The work examines a thin JSON/HTTP wrapper around Auckland Transport’s bus stop dataset, designed to support exploratory use cases such as spatial proximity analysis, pagination, and identifier-based lookup. The goal is not to propose a generalized solution for geospatial APIs, but to reflect on the trade-offs involved in deliberately constrained systems intended for research, teaching, and prototyping.
This paper is exploratory and conceptual in nature, grounded in an applied implementation. It does not claim completeness, operational robustness, or external validity beyond its context. As a working paper, it presents observations, design decisions, and open questions that emerge from the implementation, rather than finalized results or prescriptive architectures. The intent is to invite reflection on how small, well-scoped data services can act as educational and experimental tools within the broader data engineering ecosystem.
General Information
Motivation
Modern data engineering discourse often centers on large-scale, production-ready platforms, which can obscure the value of smaller, intentionally limited systems. The motivation behind this investigation is to understand how a simple API, built on open data and modest infrastructure, can still support meaningful experimentation with data access patterns, spatial queries, and system design.
The Auckland Bus Stops API was conceived as a public utility rather than a commercial or mission-critical service.
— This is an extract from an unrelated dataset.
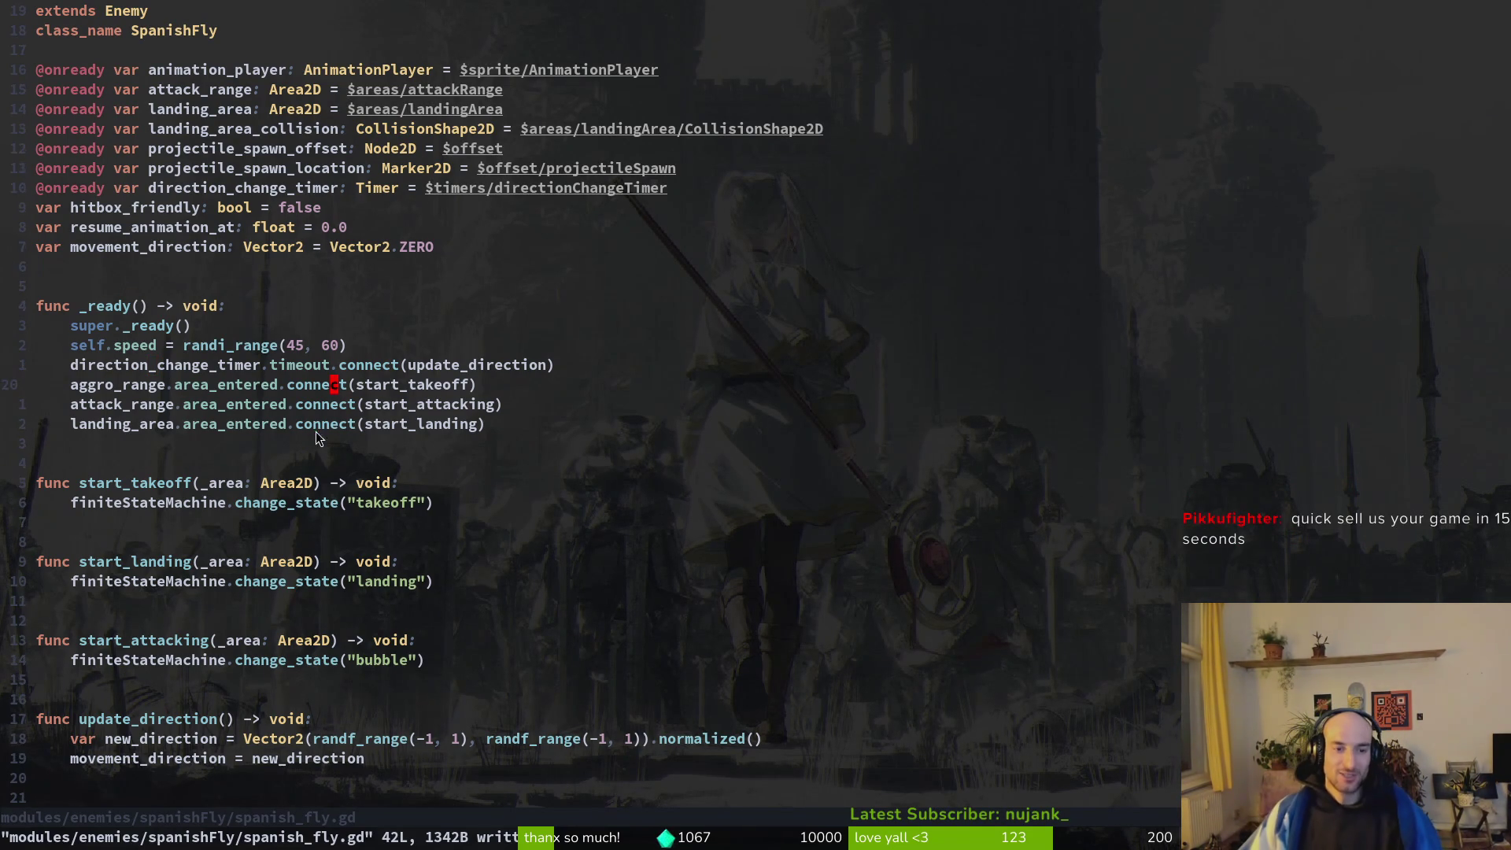
double_click(277, 458)
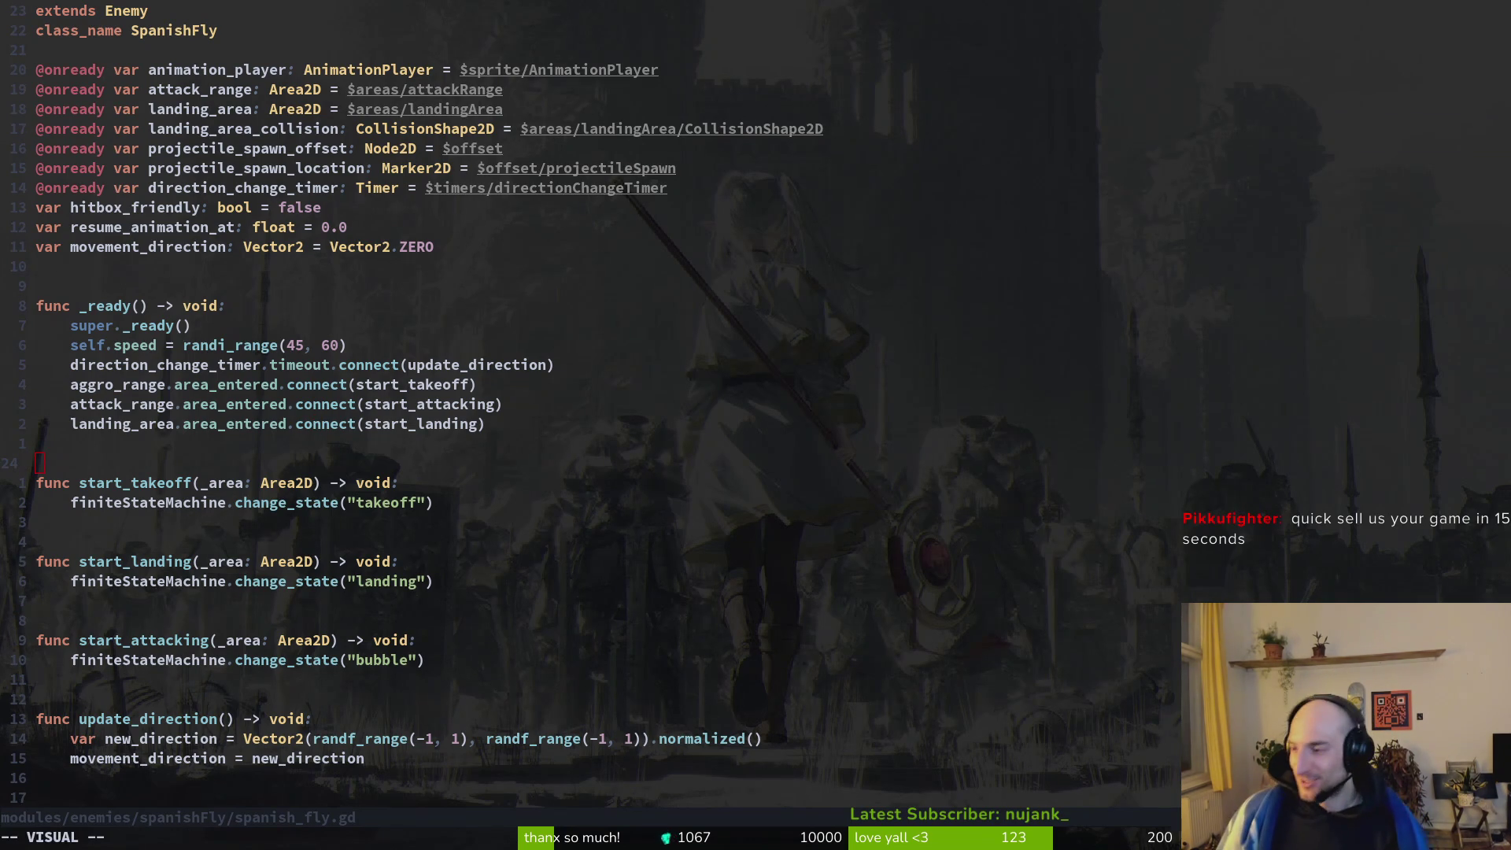
key(alt+Tab)
click(1248, 46)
Its purpose is to lower the barrier to entry for working with real-world transport data while maintaining transparency about its limitations.
Scope and assumptions
This work focuses exclusively on stop-level public transport data derived from a GTFS-based snapshot. It assumes periodic, but not guaranteed, data freshness and operates under the assumption that users are engaging with the API for learning, research, or prototyping purposes. Performance, availability, and strict correctness guarantees are explicitly out of scope.
Non-goals
This paper does not aim to design a full GTFS API, a real-time transport service, or a comprehensive GIS platform. Route planning, timetables, live vehicle tracking, and high-precision geospatial calculations are intentionally excluded. The system is not evaluated against production SLAs or scalability benchmarks.
Status of the investigation
The implementation is considered experimental and exploratory. Design choices are subject to change, and the findings presented here reflect the current state of the system rather than a finalized architecture.